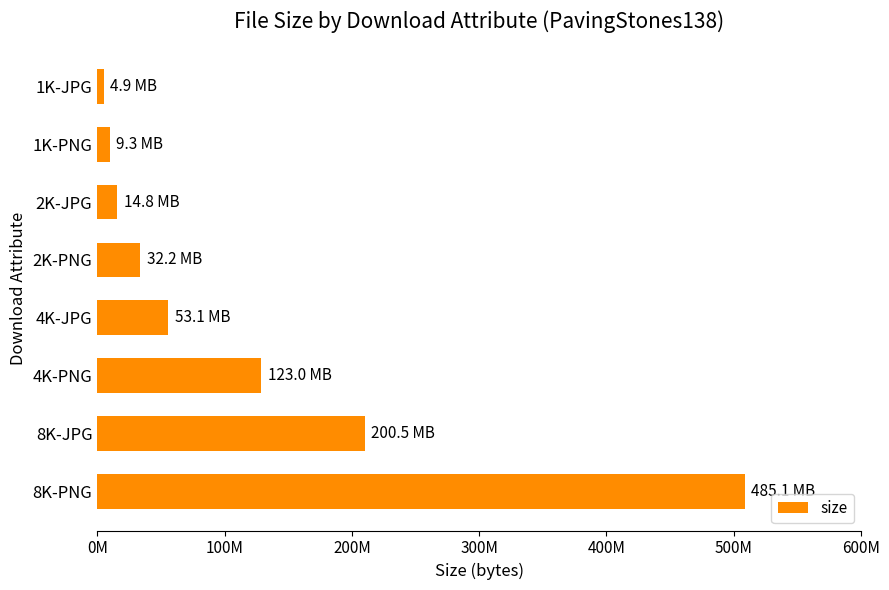

Are the bars horizontal?

Yes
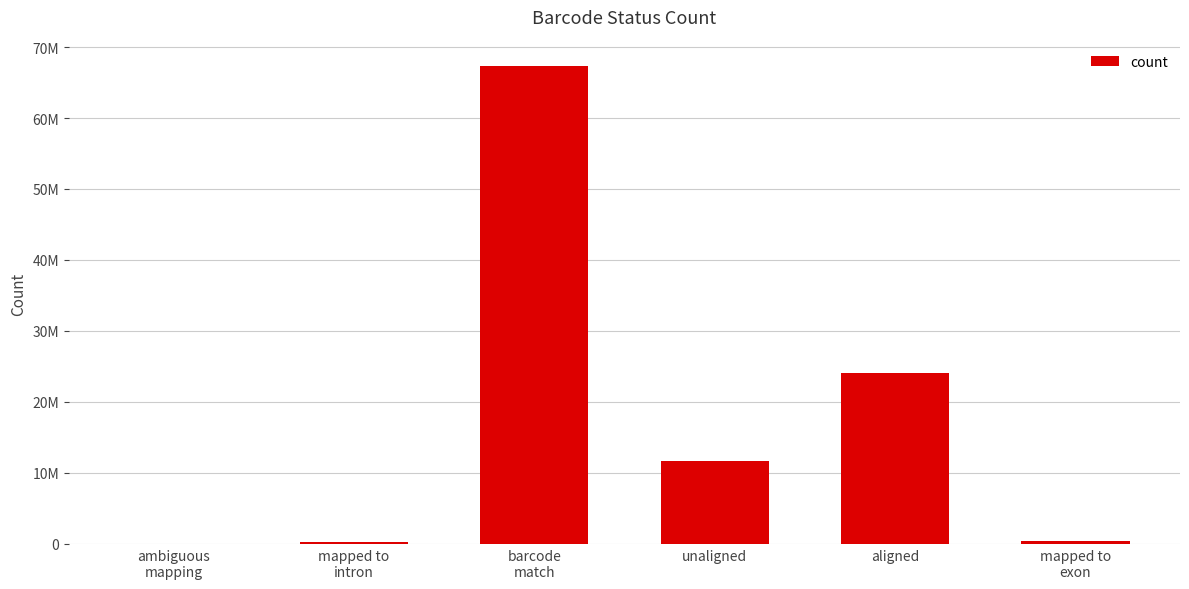

Are the bars horizontal?

No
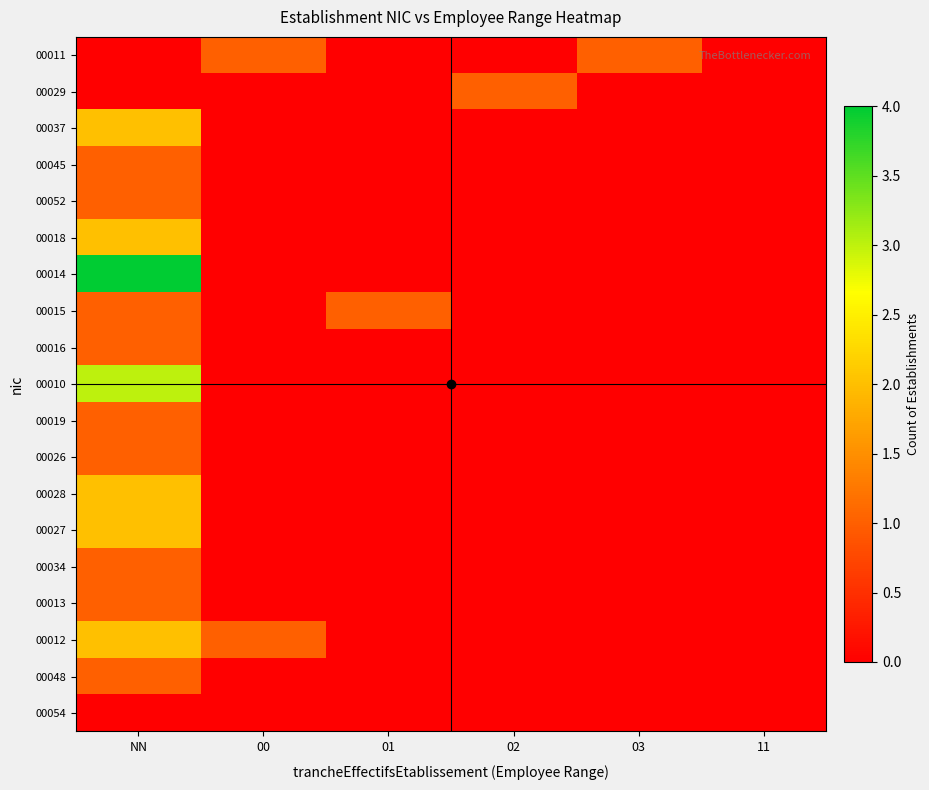

Between 11 and NN, which is larger?

11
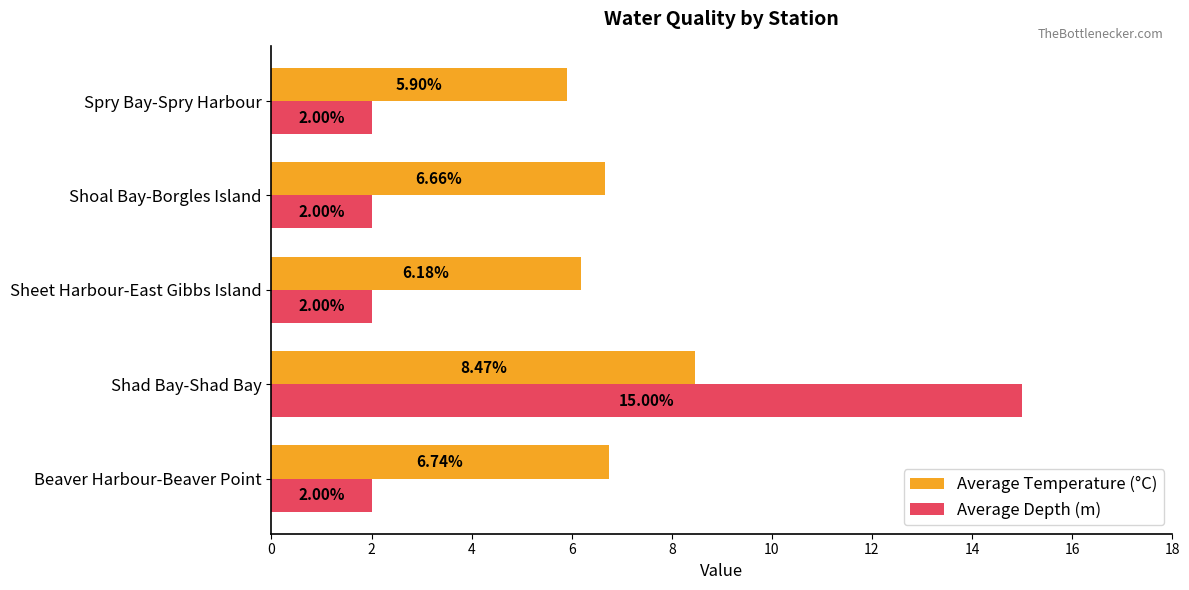

Count the number of categories in the chart.

5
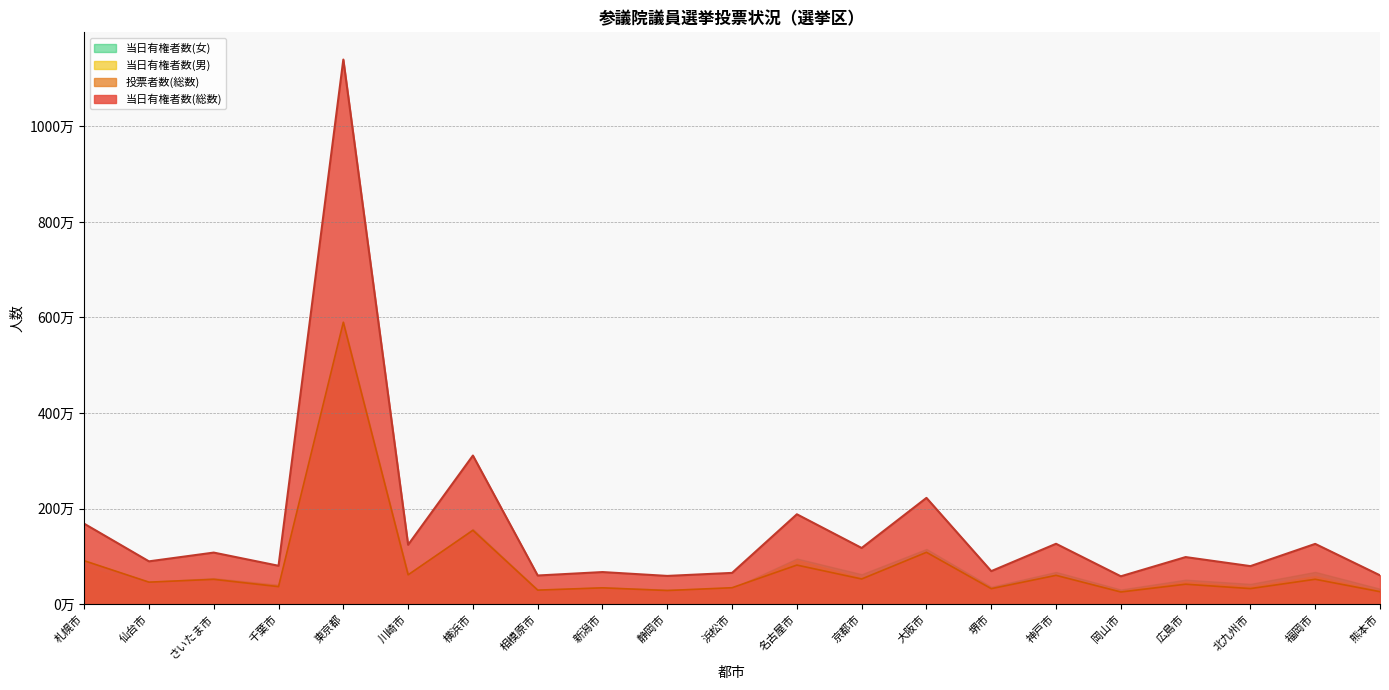

At which category does 投票者数(総数) reach its first local peak?

さいたま市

§ §

◆ Assignment
Switch "horizontal" to "vertical" everywhere it occurs in the entries above, and write all of the entries out again with nothing else changed. Omit the pictures from your answer.

◆ Solution below
Are the bars vertical?

Yes

Are the bars vertical?

No

Between 11 and NN, which is larger?

11

Count the number of categories in the chart.

5

At which category does 投票者数(総数) reach its first local peak?

さいたま市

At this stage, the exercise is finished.